YOUR INSTRUCTIONS
The listing is to be reproduced in full, with no character altered.

INPUT MATERIAL
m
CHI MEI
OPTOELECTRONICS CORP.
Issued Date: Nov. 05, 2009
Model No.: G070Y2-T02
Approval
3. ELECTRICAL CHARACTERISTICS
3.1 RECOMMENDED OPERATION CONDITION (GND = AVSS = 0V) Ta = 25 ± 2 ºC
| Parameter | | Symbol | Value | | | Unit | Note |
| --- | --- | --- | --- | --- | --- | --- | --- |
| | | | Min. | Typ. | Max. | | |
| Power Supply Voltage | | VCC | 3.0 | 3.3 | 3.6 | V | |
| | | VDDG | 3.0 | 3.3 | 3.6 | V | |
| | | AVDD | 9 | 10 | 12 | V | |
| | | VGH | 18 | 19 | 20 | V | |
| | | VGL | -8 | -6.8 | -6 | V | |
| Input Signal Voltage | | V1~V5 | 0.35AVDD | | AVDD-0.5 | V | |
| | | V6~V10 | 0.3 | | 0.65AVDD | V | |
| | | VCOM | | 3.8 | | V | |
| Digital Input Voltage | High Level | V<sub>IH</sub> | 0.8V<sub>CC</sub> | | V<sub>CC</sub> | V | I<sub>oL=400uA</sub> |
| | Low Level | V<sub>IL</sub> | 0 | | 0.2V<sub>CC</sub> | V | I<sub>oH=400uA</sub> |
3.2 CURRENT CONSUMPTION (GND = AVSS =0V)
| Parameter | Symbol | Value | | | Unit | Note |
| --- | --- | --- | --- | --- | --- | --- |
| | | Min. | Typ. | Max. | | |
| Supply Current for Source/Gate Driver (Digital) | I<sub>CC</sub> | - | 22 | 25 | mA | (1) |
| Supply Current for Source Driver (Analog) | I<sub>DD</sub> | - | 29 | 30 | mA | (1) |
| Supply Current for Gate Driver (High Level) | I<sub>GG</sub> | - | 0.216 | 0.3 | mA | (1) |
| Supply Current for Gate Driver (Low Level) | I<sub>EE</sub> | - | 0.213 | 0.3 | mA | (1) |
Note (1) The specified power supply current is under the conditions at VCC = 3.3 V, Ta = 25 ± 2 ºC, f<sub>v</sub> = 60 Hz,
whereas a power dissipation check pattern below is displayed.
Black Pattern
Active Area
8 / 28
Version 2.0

EXPECTED ANSWER
m
CHI MEI
OPTOELECTRONICS CORP.
Issued Date: Nov. 05, 2009
Model No.: G070Y2-T02
Approval
3. ELECTRICAL CHARACTERISTICS
3.1 RECOMMENDED OPERATION CONDITION (GND = AVSS = 0V) Ta = 25 ± 2 ºC
| Parameter | | Symbol | Value | | | Unit | Note |
| --- | --- | --- | --- | --- | --- | --- | --- |
| | | | Min. | Typ. | Max. | | |
| Power Supply Voltage | | VCC | 3.0 | 3.3 | 3.6 | V | |
| | | VDDG | 3.0 | 3.3 | 3.6 | V | |
| | | AVDD | 9 | 10 | 12 | V | |
| | | VGH | 18 | 19 | 20 | V | |
| | | VGL | -8 | -6.8 | -6 | V | |
| Input Signal Voltage | | V1~V5 | 0.35AVDD | | AVDD-0.5 | V | |
| | | V6~V10 | 0.3 | | 0.65AVDD | V | |
| | | VCOM | | 3.8 | | V | |
| Digital Input Voltage | High Level | V<sub>IH</sub> | 0.8V<sub>CC</sub> | | V<sub>CC</sub> | V | I<sub>oL=400uA</sub> |
| | Low Level | V<sub>IL</sub> | 0 | | 0.2V<sub>CC</sub> | V | I<sub>oH=400uA</sub> |
3.2 CURRENT CONSUMPTION (GND = AVSS =0V)
| Parameter | Symbol | Value | | | Unit | Note |
| --- | --- | --- | --- | --- | --- | --- |
| | | Min. | Typ. | Max. | | |
| Supply Current for Source/Gate Driver (Digital) | I<sub>CC</sub> | - | 22 | 25 | mA | (1) |
| Supply Current for Source Driver (Analog) | I<sub>DD</sub> | - | 29 | 30 | mA | (1) |
| Supply Current for Gate Driver (High Level) | I<sub>GG</sub> | - | 0.216 | 0.3 | mA | (1) |
| Supply Current for Gate Driver (Low Level) | I<sub>EE</sub> | - | 0.213 | 0.3 | mA | (1) |
Note (1) The specified power supply current is under the conditions at VCC = 3.3 V, Ta = 25 ± 2 ºC, f<sub>v</sub> = 60 Hz,
whereas a power dissipation check pattern below is displayed.
Black Pattern
Active Area
8 / 28
Version 2.0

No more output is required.